The biggest flaw of canPlayAI() is that each card and ability is evaluated separately. The computer will never use two Shocks to kill a 4/4. Since each card is evaluated individually it is hard to create decks that the AI can use effectively. Generally the AI is good with creatures and basic, aggro decks. One of the decks that I submitted as a deck for the quest AI had all vampire creatures, it did not include any sorceries or instants. Some of the vampires had effects that trigger when you play them, which acted like sorceries. The AI could use the deck because it only had to play creatures and then attack.
Combat is handled completely separate. The attacking code tries to be aggressive and will usually attack. Sometimes the AI should attack but is too cautious, thus causing the game to stretch out. (I tried to avoid problem of when the AI would attack with everything and then you would attack and win but I accidentally caused this "stalling" problem.)
The blocking code is also very simple. The AI tries to make decent blocking decisions. The blocking code is more complicated than the attacking code since you can have multiple blockers and generally you don't want flyers to block non-flyers.
The attacking and blocking code does not do anything fancy and just uses a "for" loop to generate which creatures will attack or block. Let me explain the "for" loop for the attacking code. The code looks at each of the computer's creatures individually and asks, "Should this creature attack?" The blocking code does to the same thing, it looks at each attacking creature and asks, "Should this creature be blocked?"
Obviously this isn't how a human player attacks or blocks. Players, like myself, attack or block based on the whole combat situation, all of the creatures. So the AI does very little processing when it comes to combat and that explains why it makes so many mistakes in that area. Ideally the AI would do a CPU intensive search to generate better combat decisions.
Forge's biggest snafu is that the AI doesn't play spells during your turn, except for counterspells, or during combat. This was done to simple the code for canPlayAI().
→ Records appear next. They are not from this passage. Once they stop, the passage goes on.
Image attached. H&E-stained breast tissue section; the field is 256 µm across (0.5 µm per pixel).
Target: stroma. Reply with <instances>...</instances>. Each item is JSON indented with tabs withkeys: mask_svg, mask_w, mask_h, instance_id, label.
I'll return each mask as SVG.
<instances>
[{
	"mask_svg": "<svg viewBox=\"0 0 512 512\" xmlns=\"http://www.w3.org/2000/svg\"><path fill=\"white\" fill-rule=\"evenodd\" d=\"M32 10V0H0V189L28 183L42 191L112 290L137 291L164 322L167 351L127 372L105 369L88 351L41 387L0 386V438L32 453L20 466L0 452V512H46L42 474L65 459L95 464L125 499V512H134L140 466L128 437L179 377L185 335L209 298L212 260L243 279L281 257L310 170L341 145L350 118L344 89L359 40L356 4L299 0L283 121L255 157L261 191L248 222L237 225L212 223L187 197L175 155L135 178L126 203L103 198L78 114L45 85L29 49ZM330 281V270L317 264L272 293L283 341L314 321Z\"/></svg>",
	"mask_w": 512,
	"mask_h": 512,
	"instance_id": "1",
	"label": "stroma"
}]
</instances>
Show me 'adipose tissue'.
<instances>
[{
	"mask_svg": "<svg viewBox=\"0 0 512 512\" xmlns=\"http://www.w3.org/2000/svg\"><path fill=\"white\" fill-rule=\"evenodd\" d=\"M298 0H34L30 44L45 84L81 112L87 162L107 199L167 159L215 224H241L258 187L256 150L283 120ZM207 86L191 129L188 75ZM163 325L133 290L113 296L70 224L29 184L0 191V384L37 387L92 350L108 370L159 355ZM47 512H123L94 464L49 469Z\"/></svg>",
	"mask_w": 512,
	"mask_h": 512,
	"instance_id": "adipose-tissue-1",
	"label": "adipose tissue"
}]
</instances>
Coding canPlayAI() for "normal" situations is hard, so coding for unusual situations (like other phases) is out of the question.
The biggest strength of Forge's AI is that it plays by the rules, nothing fancy. On paper it sounds easy until you begin coding and then you start pulling you hair out. Making the AI use the same resolve code as the player is very hard. (Forge's early design dictated that I had to code each card twice. One for the player and one of the computer. I knew this was the wrong way to go.)
For awhile Wagic's AI couldn't use activated abilities and I knew exactly how hard I worked on that. (Unfortunately it is hard to help someone because different projects have different UML designs, how everything fits together.)
By the way, Wagic is a great project. It has more cards than Forge and a nice user interface. Shoutouts to wololo. (The guy who started Wagic.)
And as a side issue, Forge still uses the "old combat" rules.